Son dakika haberleri... Gezi olaylarına ilişkin 17 sanıklı ana dava ile olaylara karışan 35 sanıklı Çarşı grubu davaları 21 Şubat'ta ayrılmıştı. Mahkeme heyeti, ana davayla ilgili Cumhuriyet savcısının mütalaasını hazırlamasını istemişti. Savcı, mütalaasını tamamlayıp mahkemeye sundu.
Savcı, Osman Kavala ve Ayşe Mücella Yapıcı'nın "Cebir ve şiddet kullanarak Türkiye Cumhuriyeti Hükûmetini ortadan kaldırmaya teşebbüs" suçundan ağırlaştırılmış müebbet hapisle cezalandırılmasını talep etti. Diğer sanıklar Çiğdem Mater Utku, Ali Hakan Altınay, Mine Özerden, Şerafettin Can Atalay, Tayfun Kahraman ve Yiğit Ali Ekmekçi'nin ise "bu suça yardım etme' suçundan 15 yıldan 20'şer yıla kadar hapisle cezalandırılması istedi.
Savcı, firari sanıklar Henry Jack Barkey, Can Dündar, Memet Ali Alabora, Ayşe Pınar Alabora, Gökçe Yılmaz, Handan Meltem Arıkan, Hanzade Hikmet Germiyanoğlu, Yiğit Aksakoğlu ve İnanç Ekmekçi'nin dosyalarının ayrılmasını ve yakalanmalarının beklenmesi gerektiğini kaydetti.
MESELELERİ HÜKÜMETİ DEVİRMEKTİ
72 sayfalık mütalaada, "Gezi Olayları olarak bilinen ve 2011 yılında 'Ayaklan İstanbul/Diren İstanbul' sloganı üzerinden temelleri atılan kalkışma hareketinin 11.11.2011 tarihinde Memet Ali Alabora, Ayşe Pınar Alabora ve Handan Meltem Arıkan tarafından Gezi Parkında çekilmiş video ile eyleme konulduğu tespit edilmiştir" denildi.
Mütalaaya göre, eylemciler Arap Baharı'nın bölgesel olmadığını ve küresel olduğunu belirterek, eninde sonunda ülkemizde de bu ayaklanmaların olmasını arzu ettiklerini duyurdu.
Türkiye geneline yayılan olayların 27 Mayıs 2013 tarihinde "Taksim Yayalaştırma Projesi" kapsamında yol açma çalışması yapılırken "Gezi Parkında ağaçlar kesiliyor" bahanesiyle başlatıldığı anımsatıldı. Gezi Parkı olaylarının asıl amacının, Türkiye Cumhuriyeti'nin seçilmiş hükümetini yıkmak veya işlevsiz duruma getirmek olduğu vurgulandı.
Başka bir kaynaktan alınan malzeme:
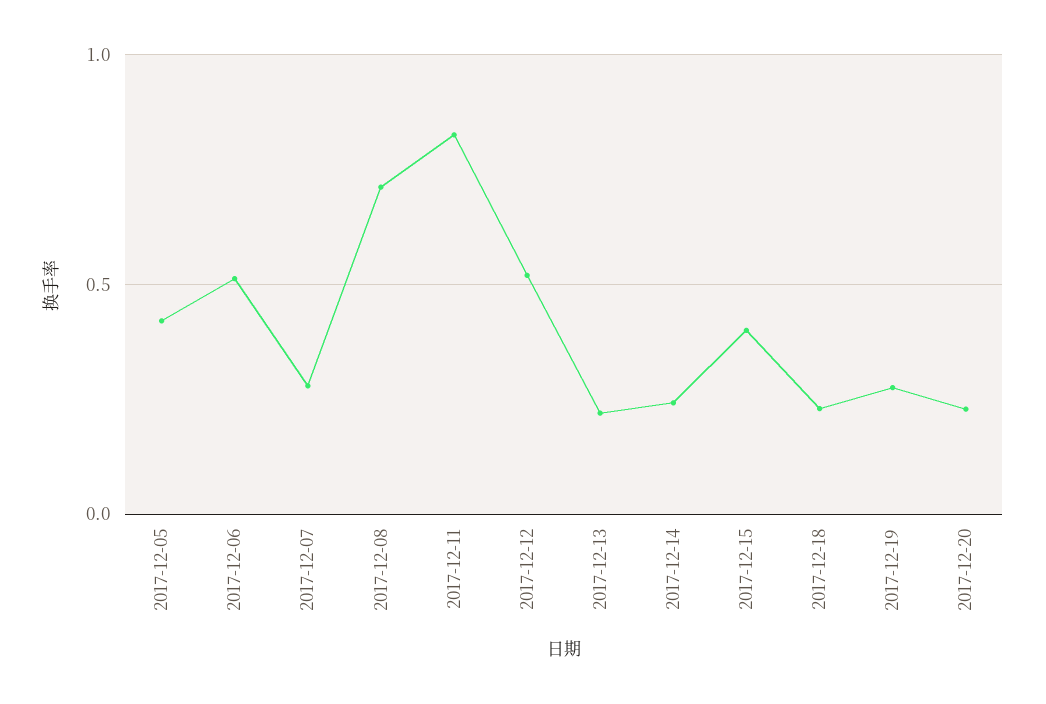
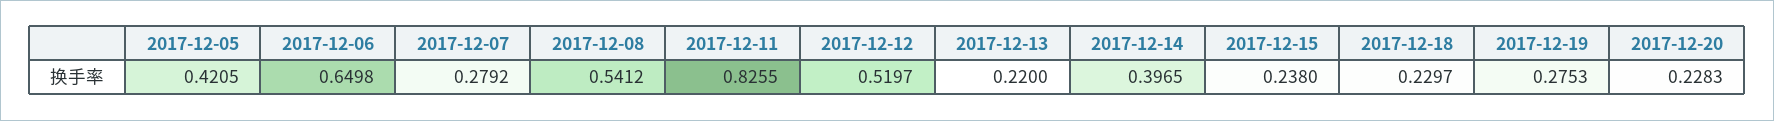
2017-12-06: 0.5 -> 0.6498
2017-12-08: 0.7 -> 0.5412
2017-12-14: 0.25 -> 0.3965
2017-12-15: 0.4 -> 0.238

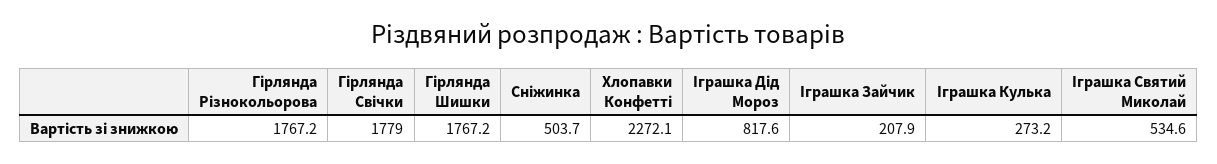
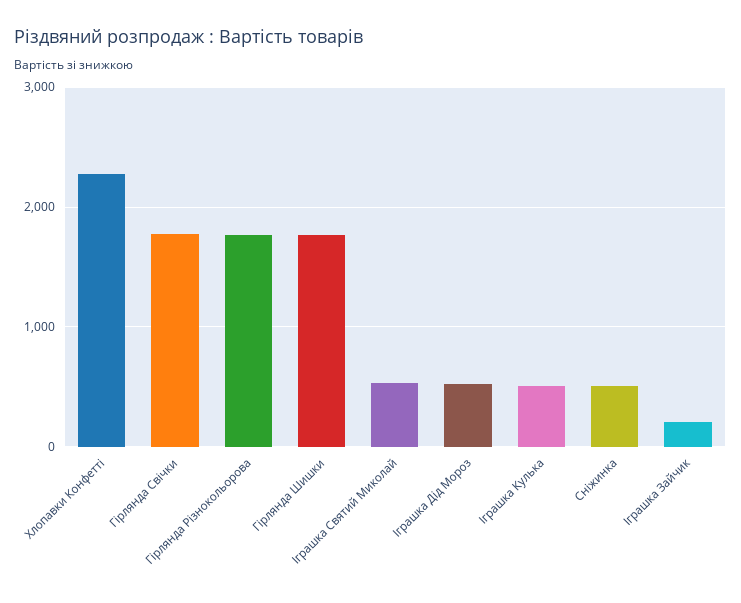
Іграшка Дід Мороз: 817.6 -> 500
Іграшка Кулька: 273.2 -> 500

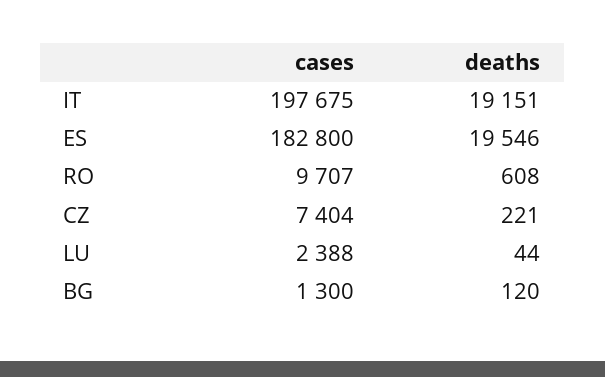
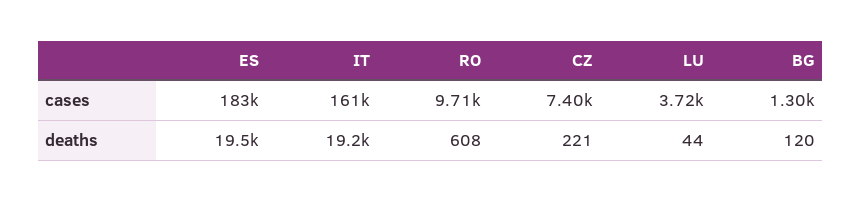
cases, IT: 197675 -> 161000
cases, LU: 2388 -> 3720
30 Mayıs 2013'te kalkışmanın önemli organizatörlerinden Memet Ali Alabora'nın Twitter hesabından, "Mesele sadece Gezi Parkı değil arkadaş, sen hala anlamadın mı?" şeklinde yaptığı paylaşıma dikkat çekildi.
SOROS'UN TÜRKİYE TEMSİLCİSİ
Sanıklar arasındaki iletişime ve para transferlerine de yer verilen mütalaada ayrıca şu tespit yapıldı: "Uluslararası spekülatör George Soros'un ülkemizdeki temsilcisi konumundaki sanık Mehmet Osman Kavala, Açık Toplum Vakfı ve Anadolu Kültür A.Ş. isimli vakıf ve şirket görünümlü legal yapıları kalkan olarak kullanarak, ülkemizdeki Kürt ve Ermeni vatandaşların ülkemize karşı kışkırtılması ve bölücü eylemlere kalkışılması yönünde uzun yıllardır lobi ve toplum mühendisliği faaliyetleri yürütmekte, Açık Toplum Vakfı ve Anadolu Kültür A.Ş. üzerinden sözde kültürel etkinliklerin fonlanması adıyla ülkemizde gerçekleşen birçok bölücü organizasyona para kaynağı olmaktadır."
DAVA SÜRECİ
Gezi Parkı olaylarını organize ve finanse etmekle suçlanan Osman Kavala, İstanbul 30. Ağır Ceza Mahkemesinde beraat etmiş, istinaf mahkemesi beraat kararını bozmuştu. İkinci kez yapılan yargılamada önce Kavala ve eski CIA danışmanı Henri Barkey'e İstanbul 36. Ağır Ceza Mahkemesinde açılan 15 Temmuz davası birleştirilmiş, ardından dava Yargıtay tarafından bozulan 13. Ağır Ceza Mahkemesindeki 35 Çarşı üyesinin yargılandığı dava ile birleştirilmişti.
Yargıtay 18 Mart 2021'de Çarşı sanıkları ile Gezi olaylarını organize ve finanse ettiği öne sürülen Kavala ve ekibi arasında irtibat bulunduğunu belirterek, bu davaların birleştirilip birleştirilmeyeceğine bakılmadan karar verilmesini bozma gerekçesi yapmıştı. Geçtiğimiz 21 Şubat'ta ise ana dava ile Çarşı grubu davaları ayrılmıştı.